Just follow Sonny's instructions. All you want to do is get in the ball park by eye balling it - this is just so you hit the target when you start walk back tuning. 

You'll be progressively making small, refining adjustments during the walk back tuning process, until your last adjustments barely move the rest. (Actually, your second to last adjustment should be one click too far. Your last adjustment moves it back to your true dynamic center shot). Don't try to get it perfect by eye ball - you won't.


----------



## newbowthunder (Jan 21, 2012)

Will Do. Thanks ill update ths thread with my results.


----------



## DMP (Dec 22, 2003)

Center Shot Guage, Eze Eye Lazer haven't pulled them out of the drawer for years. Most bows I tune I measure 3/4" to 13/16" from the riser (the back part nearest the rest) to the center of the arrow - this gives a quick centershot on virtually all bows, quick check shooting through paper and then walk back tune.
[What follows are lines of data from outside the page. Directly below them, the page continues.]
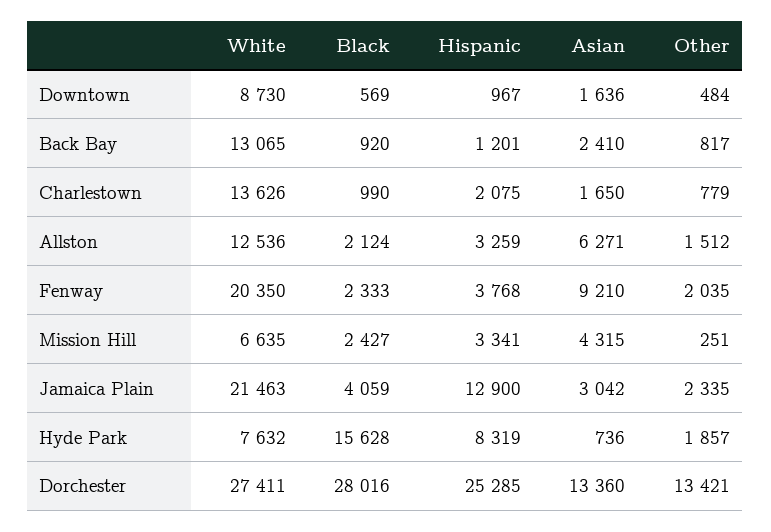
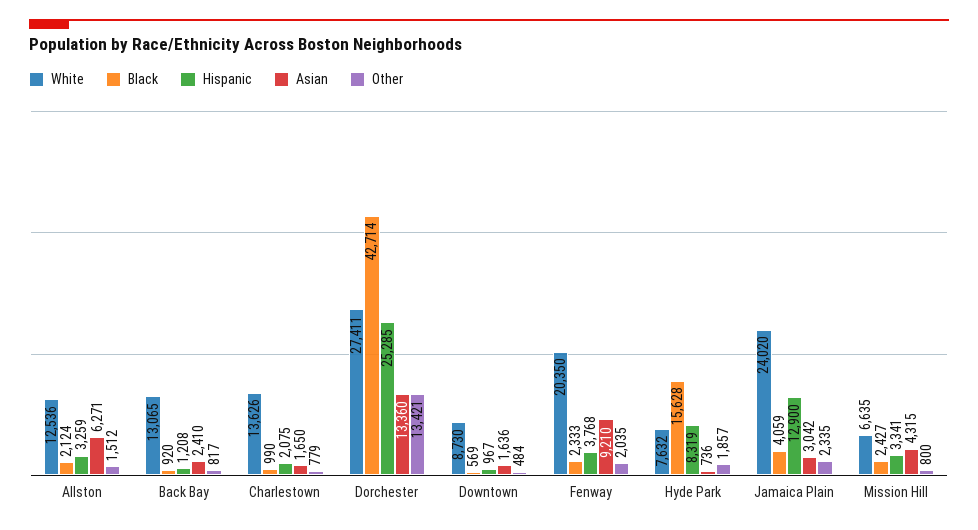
  {
    "White": {
      "Downtown": 8730,
      "Back Bay": 13065,
      "Charlestown": 13626,
      "Allston": 12536,
      "Fenway": 20350,
      "Mission Hill": 6635,
-     "Jamaica Plain": 21463,
+     "Jamaica Plain": 24020,
      "Hyde Park": 7632,
      "Dorchester": 27411
    },
    "Black": {
      "Downtown": 569,
      "Back Bay": 920,
      "Charlestown": 990,
      "Allston": 2124,
      "Fenway": 2333,
      "Mission Hill": 2427,
      "Jamaica Plain": 4059,
      "Hyde Park": 15628,
-     "Dorchester": 28016
+     "Dorchester": 42714
    },
    "Hispanic": {
      "Downtown": 967,
-     "Back Bay": 1201,
+     "Back Bay": 1208,
      "Charlestown": 2075,
      "Allston": 3259,
      "Fenway": 3768,
      "Mission Hill": 3341,
      "Jamaica Plain": 12900,
      "Hyde Park": 8319,
      "Dorchester": 25285
    },
    "Asian": {
      "Downtown": 1636,
      "Back Bay": 2410,
      "Charlestown": 1650,
      "Allston": 6271,
      "Fenway": 9210,
      "Mission Hill": 4315,
      "Jamaica Plain": 3042,
      "Hyde Park": 736,
      "Dorchester": 13360
    },
    "Other": {
      "Downtown": 484,
      "Back Bay": 817,
      "Charlestown": 779,
      "Allston": 1512,
      "Fenway": 2035,
-     "Mission Hill": 251,
+     "Mission Hill": 800,
      "Jamaica Plain": 2335,
      "Hyde Park": 1857,
      "Dorchester": 13421
    }
  }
Rarely have to adjust more than a few thou of an inch - Try It!


----------



## glrjola4 (Feb 2, 2006)

I will receive for free all "collect dust" stuff (including Eze Eye Lazer) u have around !!!


----------



## SonnyThomas (Sep 10, 2006)

glrjola4 said:


> I will receive for free all "collect dust" stuff (including Eze Eye Lazer) u have around !!!


Our Easy Eye has us moving the rest so the arrow is near up against the riser. Has from day one. Rarely, real rarely will it give a good center shot position. Company has now requested it back to have inspected..... Might have 4 going back all at once as two other shops have poor results also.


----------